O tempo da maternidade não é uma pausa na produtividade. Não é um intervalo vazio na vida activa de uma mulher. É, antes de tudo, um investimento — talvez o mais profundo que se possa fazer — no capital humano e afectivo de uma sociedade.


Quando olho para países como a Suécia, a Noruega ou a Finlândia, vejo modelos que já compreenderam isto há muito. Lá, as licenças parentais são longas, remuneradas e muitas vezes partilhadas entre mãe e pai.

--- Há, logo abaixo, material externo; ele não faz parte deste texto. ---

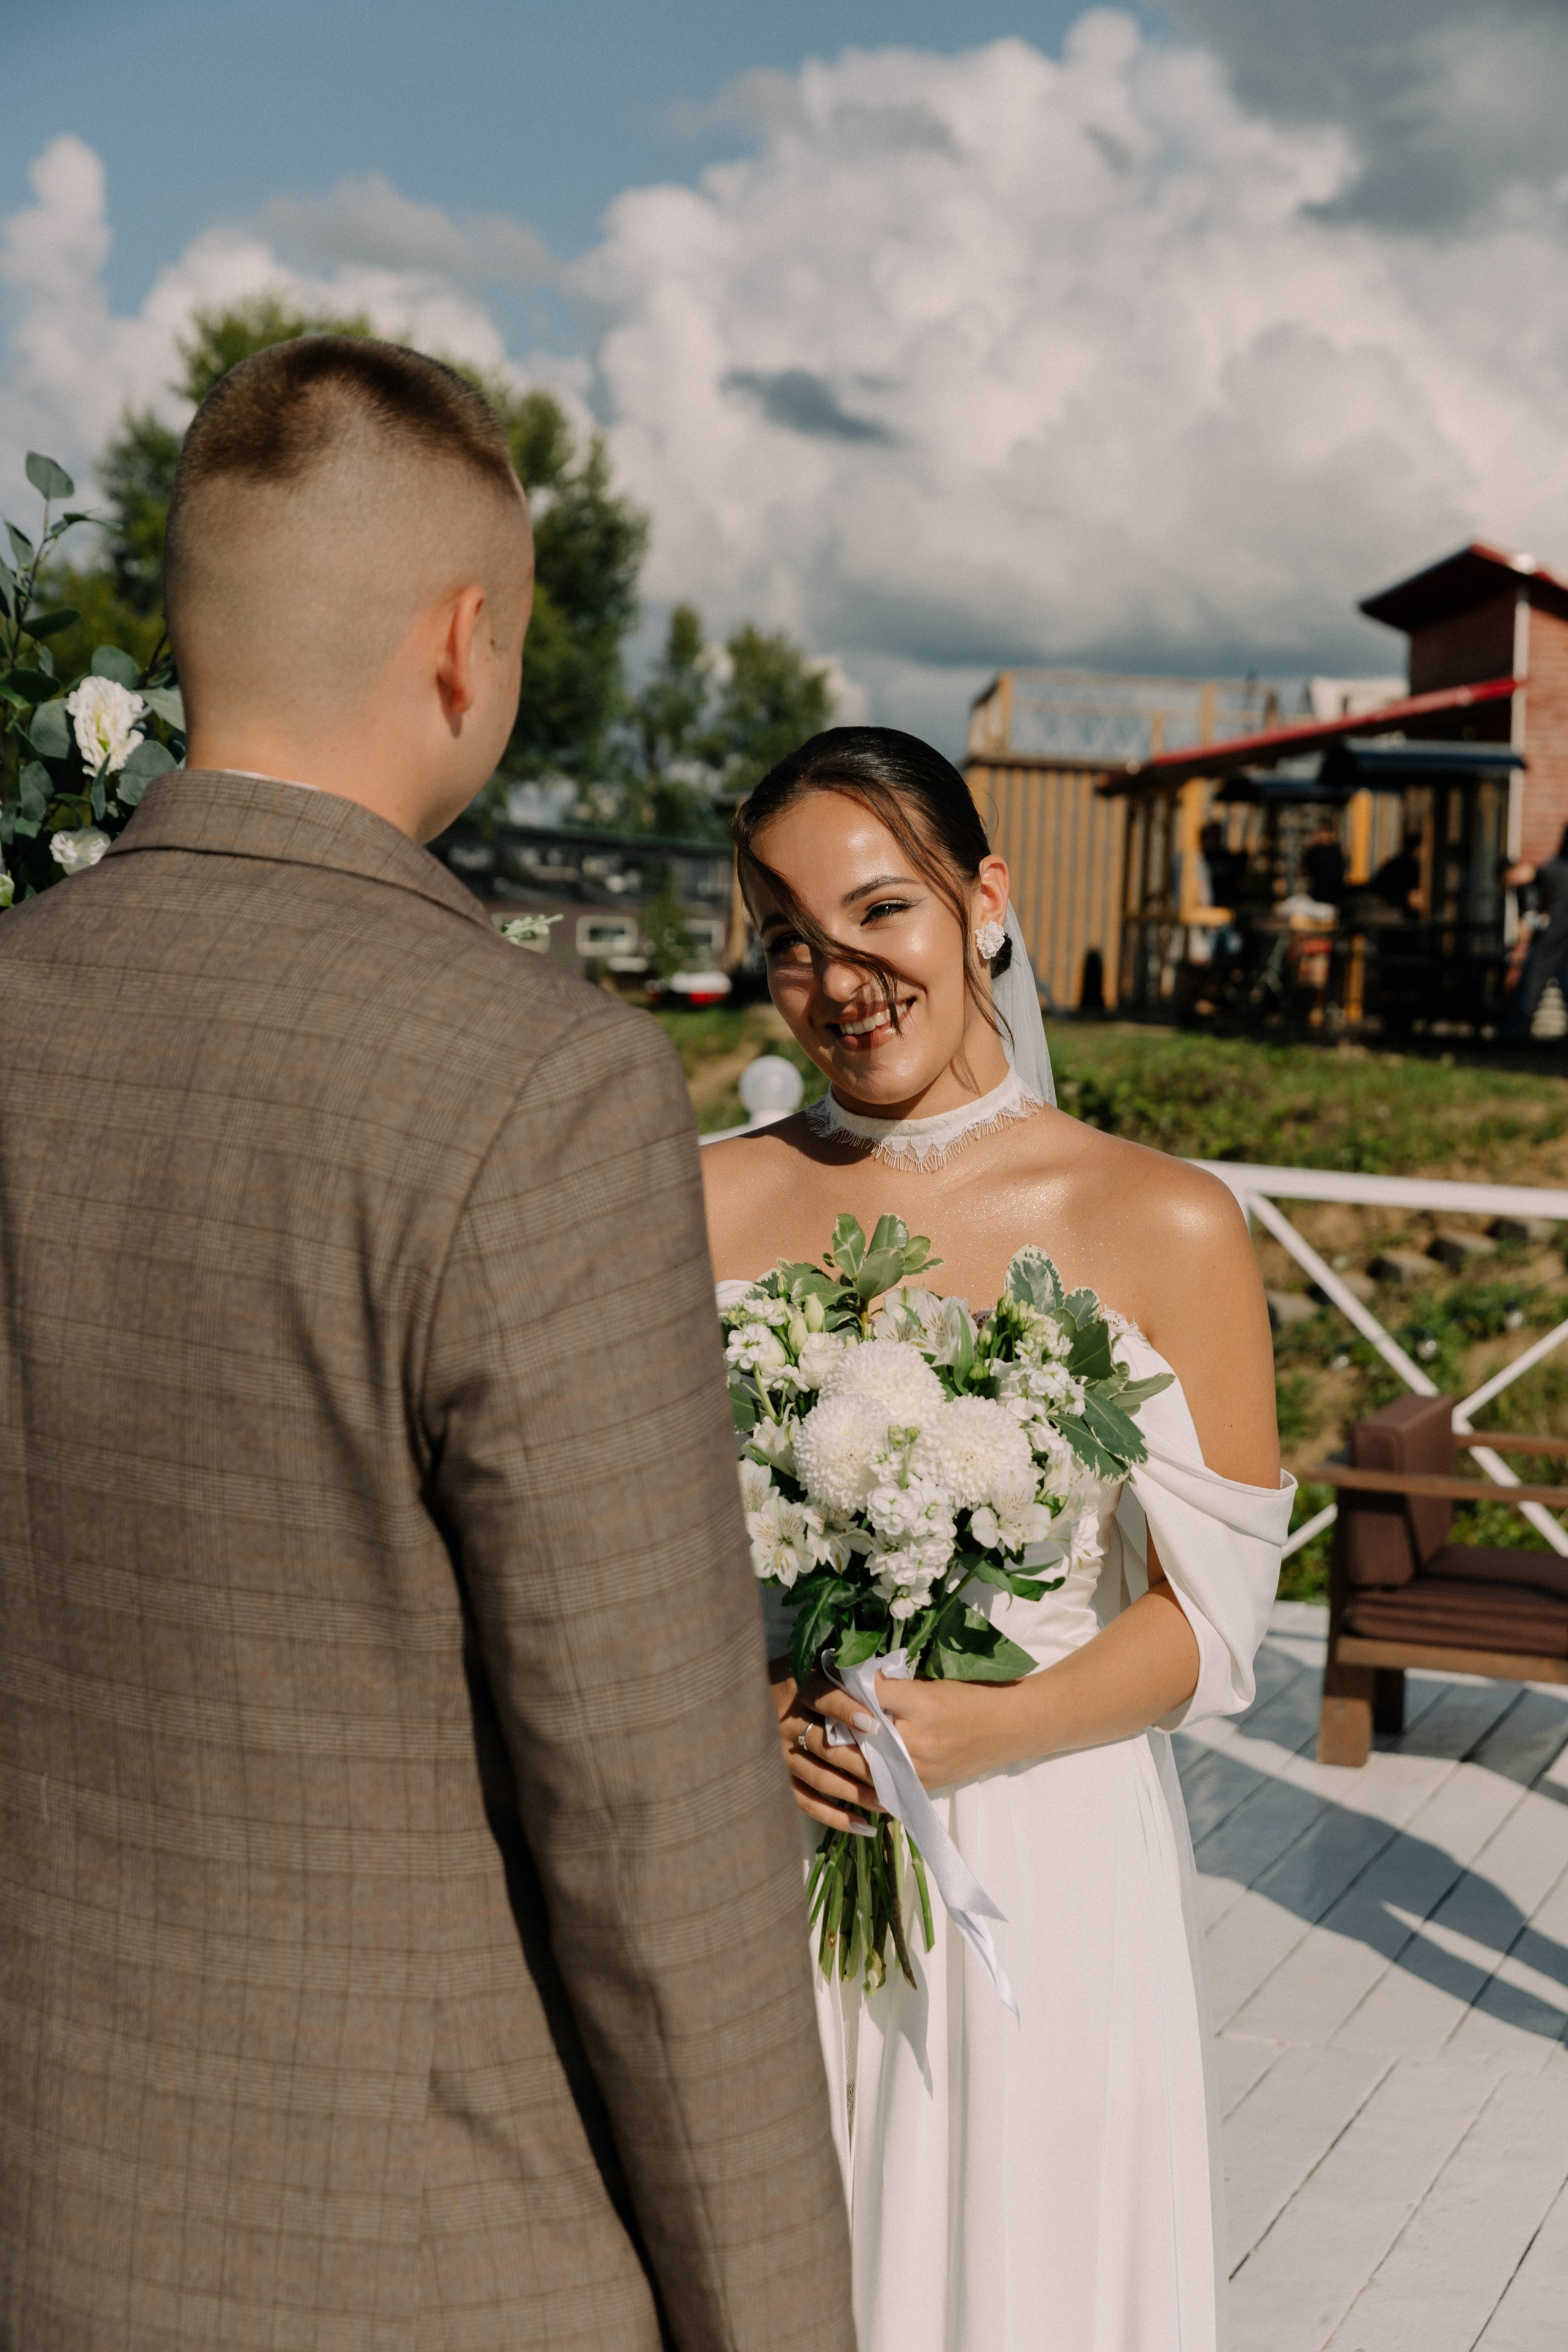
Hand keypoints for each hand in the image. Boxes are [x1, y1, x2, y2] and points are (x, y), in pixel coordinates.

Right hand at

O posto de trabalho é protegido, a progressão de carreira não sofre penalizações, e a parentalidade é reconhecida como actividade produtiva. Porque formar cidadãos saudáveis, seguros e emocionalmente estáveis é tão essencial como construir estradas ou desenvolver tecnologia.


Do ponto de vista humano — e, diria também, psicanalítico — dar tempo real para que a mãe possa ser apenas mãe, sem medo de perder salário, estatuto ou oportunidades, seria um acto de cuidado colectivo. Seria proteger o vínculo primário, aquele que dá à criança a base para se sentir segura no mundo. Seria evitar cortes abruptos que geram angústia e sintomas tanto na mãe como no filho. Seria aliviar o peso da culpa materna, permitindo que a decisão sobre amamentar, cuidar e estar presente fosse verdadeiramente livre, e não pressionada por exigências externas.


E penso… se a energia que hoje se gasta a fiscalizar mães que amamentam “demais” fosse canalizada para criar políticas de protecção à parentalidade, estaríamos muito mais próximos daquilo que chamamos saúde pública. Estaríamos alinhados com a própria Constituição, que garante a protecção da infância e da família.


A maternidade não é ausência de trabalho. É o trabalho invisível que sustenta o futuro.